Activity 1: Determine whether each statement agrees with the passage on kinds of accent in English verse: (a) Schipper sorts syllables into four groups; (b) in the word "ponderous," Schipper assigns the chief accent to the last syllable; (c) modern readers tend to reduce every syllable to either stress or no-stress. For each, answer yes or no and quote the deciding words of the passage.
Activity 2: Extend the passage on kinds of accent in English verse, beginning right after its final sentence.

English Verse: Specimens Illustrating its Principles and History
Chapter 7
ENGLISH VERSE
I. ACCENT AND TIME
A.--KINDS OF ACCENT
The accents of English syllables as appearing in verse are commonly classified in two ways: according to degree of intensity, and according to cause or significance.
Obviously there can be no fixed limits to the number of degrees of intensity recognized in syllabic accent or stress. It is common to speak of three such degrees: syllables having accent (stressed), syllables having secondary accent, and syllables without accent (unstressed). Schipper makes four groups: Principal Accent (_Hauptaccent_ or _Hochton_), Secondary Accent (_Nebenaccent_ or _Tiefton_), No Accent (_Tonlosigkeit_), and Disappearance of Sound (_Stummheit_). In illustration he gives the word _ponderous_, where the first syllable has the chief accent, the last a secondary accent, the second no accent; while in the verse
"Most ponderous and substantial things"
the second syllable is suppressed or silent.
Mr. A. J. Ellis, in like manner, recognized three principal classes of syllables: those stressed in the first degree, those stressed in the second degree, and those unstressed.[1] In the following lines from _Paradise Lost_ he indicated these three degrees, as he recognized them, by the figures 2, 1, 0, written underneath.
Of man's first disobedience, and the fruit 0 2 1 0 0 2 0 0 0 2
Of that forbidden tree, whose mortal taste 0 1 0 2 0 1 0 2 0 2
Brought death into the world, and all our woe, 1 2 0 0 0 2 0 1 0 2
With loss of Eden, till one greater man 0 1 0 2 0 0 0 2 0 2
Restore us, and regain the blissful seat, 0 2 0 0 0 2 0 2 0 2
Sing, heavenly Muse, that, on the secret top 2 2 0 2 1 0 0 2 0 1
Of Horeb or of Sinai, didst inspire 0 2 0 0 0 2 0 1 0 2
That shepherd, who first taught the chosen seed 1 2 0 0 2 2 0 2 0 2
In the beginning, how the heavens and earth 0 0 0 2 0 1 0 2 0 2
Rose out of chaos.[2] 2 0 0 2 0
It is worthy of note that the secondary accent seems originally to have been a more important factor in English verse than it is commonly considered to be in modern periods. In Anglo-Saxon verse the combination of a primary stress, a secondary stress, and an unstressed syllable, is a recognized type. In modern verse the reader is likely to make an effort to reduce all syllables to the type of either stress or no-stress. In such a verse as the following, however (from Matthew Arnold's _Forsaken Merman_),--
"And I lose my poor soul, Merman, here with thee,"--
we may find such a combination as that just referred to as familiar in Anglo-Saxon rhythm. The syllables "_soul, Merman_" are respectively cases of primary stress, secondary stress, and no-stress. On this matter see further the remark of Luick, cited on p. 156, below.

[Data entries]
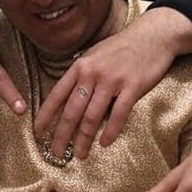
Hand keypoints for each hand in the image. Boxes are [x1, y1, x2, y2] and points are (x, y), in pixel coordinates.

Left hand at [34, 8, 188, 159]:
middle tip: (56, 154)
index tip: (38, 133)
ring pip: (92, 116)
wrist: (152, 35)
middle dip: (61, 135)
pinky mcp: (133, 86)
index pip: (57, 95)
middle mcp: (92, 73)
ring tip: (80, 155)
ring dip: (84, 139)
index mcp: (80, 66)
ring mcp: (112, 80)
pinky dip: (111, 130)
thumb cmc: (121, 48)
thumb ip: (81, 76)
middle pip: (72, 110)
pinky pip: (119, 113)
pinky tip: (105, 143)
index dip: (46, 116)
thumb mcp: (94, 56)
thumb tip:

Task output 1:
(a) Yes: "Schipper makes four groups"
(b) No: "the first syllable has the chief accent, the last a secondary accent"
(c) Yes: "In modern verse the reader is likely to make an effort to reduce all syllables to the type of either stress or no-stress."

Task output 2:
The element of Pitch is not ordinarily included in the treatment of versification, as it is not ordinarily recognized as having any significance peculiar to verse. According to Professor J. W. Bright, however, there is such a thing as a "pitch-accent" which plays an important part in verse where the word-accent conflicts with that of the regular metre. Under certain exigencies, he says, "_un-governed, pre-cisely, re-markable,_ and _Je-rusalem_ ... are naturally pronounced with a pitch-accent upon the first syllables, and with the undisturbed expiratory word-accent upon the second. It will of course be understood that when the word-accent is defined as expiratory this term does not exclude the inherent pitch of English stress. Force, quantity, and pitch are combined in our word-stress (or word-accent), both primary and secondary; but in the secondary stress used as ictus there is a noticeable change in the proportions of these elements, the pitch being relatively increased. An answer is thus won for the question: How do we naturally pronounce two stresses in juxtaposition on the same word, or on adjacent words closely joined grammatically? This is further illustrated in the specially emphasized words of such expressions as 'The idea!'" where Professor Bright marks the pitch-accent on the first syllable of "idea," retaining the stress-accent on the second syllable. In the line
"Of man's first disobedience, and the fruit"
he marks a pitch-accent where the word-stress and metrical stress are in conflict, that is, on the syllables "dis-" and "and." "The rhythmic use of 'disobedience,'" he says, "illustrates with its four syllables (as here used) as many recognizable varieties of stress. The first syllable has a secondary word-accent, raised to a pitch-accent for ictus; the second is wholly unaccented; the third has the chief word-accent, employed as ictus (the accent of the preceding word, "first," is subordinate to the rhythm); the fourth has a secondary word-accent which remains unchanged in the thesis." The conclusion is that "ictus in conflict requires a pitch-accent." (All these quotations are from an article on 'Proper Names in Old English Verse,' in the _Publications of the Modern Language Association_, n.s. vol. vii. No. 3). Professor Bright's theory of pitch-accent is a part of his general theory of opposition to what he calls the "sense-doctrine" of the reading of verse,--that is, the accepted doctrine that the word and sentence accents must ordinarily take precedence of the metrical accent.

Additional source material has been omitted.